### PROMPT 1
Reproduce the portion of the local-memory caching excerpt starting with "for (int j = localCol;" and going on through "curCol < cols)".
### PROMPT 2
List every code comment in the local-memory caching excerpt, giving the wording of each one without its slashes.
### PROMPT 3
Write the next part of the local-memory caching excerpt, picking up after its final sentence.
___ SUPPLIED TEXT
2.5 cache data to local memory

Firstly, I allocated space in local memory according to workgroup size.

Then, I copy corresponding area of global memory to local memory, along with some detection job that makes sure we don't go outside of our working area or out of bounds for the image.

        // Determine the size of the workgroup output region

int groupStartCol = get_group_id(0)*get_local_size(0);

int groupStartRow = get_group_id(1)*get_local_size(1);


// Determine the local ID of each work-item

int localCol = get_local_id(0);

int localRow = get_local_id(1);


// Determine the global ID of each work-item

int globalCol = groupStartCol + localCol;

int globalRow = groupStartRow + localRow;

// Cache the data to local memory

// Step down rows

for (int i = localRow; i < localHeight; i += get_local_size(1)) {

int curRow = groupStartRow + i;

// Step across columns

for (int j = localCol; j < localWidth; j += get_local_size(0)) {

int curCol = groupStartCol + j;

// Perform the read if it is in bounds

if (curRow < rows && curCol < cols)

localImage[i*localWidth + j] = imageIn[curRow*cols+curCol];

}

}

2.6 place a barrier

I placed a barrier at the end of the copy so that the convolution won't start until all the copy work is finished

2.7 perform the convolution

This step performs the convolution on my 7*7 filter.
______
___ EXTRACTED ENTRIES
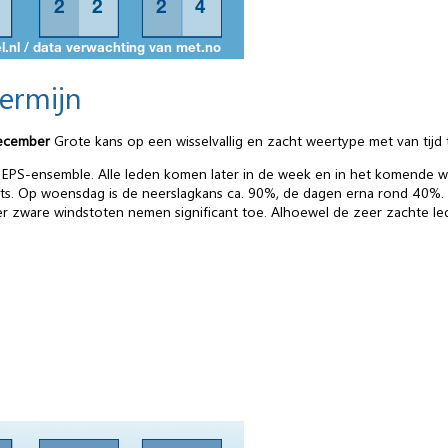
termijn
december
Grote kans op een wisselvallig en zacht weertype met van tijd t
et EPS-ensemble. Alle leden komen later in de week en in het komende 
hts. Op woensdag is de neerslagkans ca. 90%, de dagen erna rond 40%
 zware windstoten nemen significant toe. Alhoewel de zeer zachte lede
______
### ANSWER BOX 1
for (int j = localCol; j < localWidth; j += get_local_size(0)) {

int curCol = groupStartCol + j;

// Perform the read if it is in bounds

if (curRow < rows && curCol < cols)

### ANSWER BOX 2
Determine the size of the workgroup output region
Determine the local ID of each work-item
Determine the global ID of each work-item
Cache the data to local memory
Step down rows
Step across columns
Perform the read if it is in bounds

### ANSWER BOX 3
for (int i = localRow; i < localRow+filterWidth; i++) {

int offset = i*localWidth;

for (int j = localCol; j < localCol+filterWidth; j++) {

sum += localImage[offset+j] * filter[filterIdx++];

}

}

2.8 write the data out

This step is straightforward and concludes the kernel part

imageOut[(globalRow + filterRadius) * cols + (globalCol + filterRadius)] = sum;

=== in host ===

2.9 write the output data into an image file

The end.

3. Optimizations

3.1 Aligning for Memory Accesses

Performances on both NVIDIA and AMD GPUs benefits from data alignment in global memory.

I padded the number of columns to make it a multiple of the X-dimension of the workgroup.

int deviceWidth = roundUp(imageWidth, WGX);

Then I used clEnqueueWriteBufferRect() to copy the host data into the padded device buffer.

clEnqueueWriteBufferRect(queue, d_inputImage, CL_TRUE, buffer_origin, host_origin, region, deviceWidth*sizeof(float), 0, imageWidth*sizeof(float), 0, inputImage, 0, NULL, NULL);

Unfortunately, this optimization didn't work.

3.2 Vector Reads

AMD GPUs are optimized for 128-bit read operations per SIMD lane. So I tried to use float4 (which is 128-bit) to replace float.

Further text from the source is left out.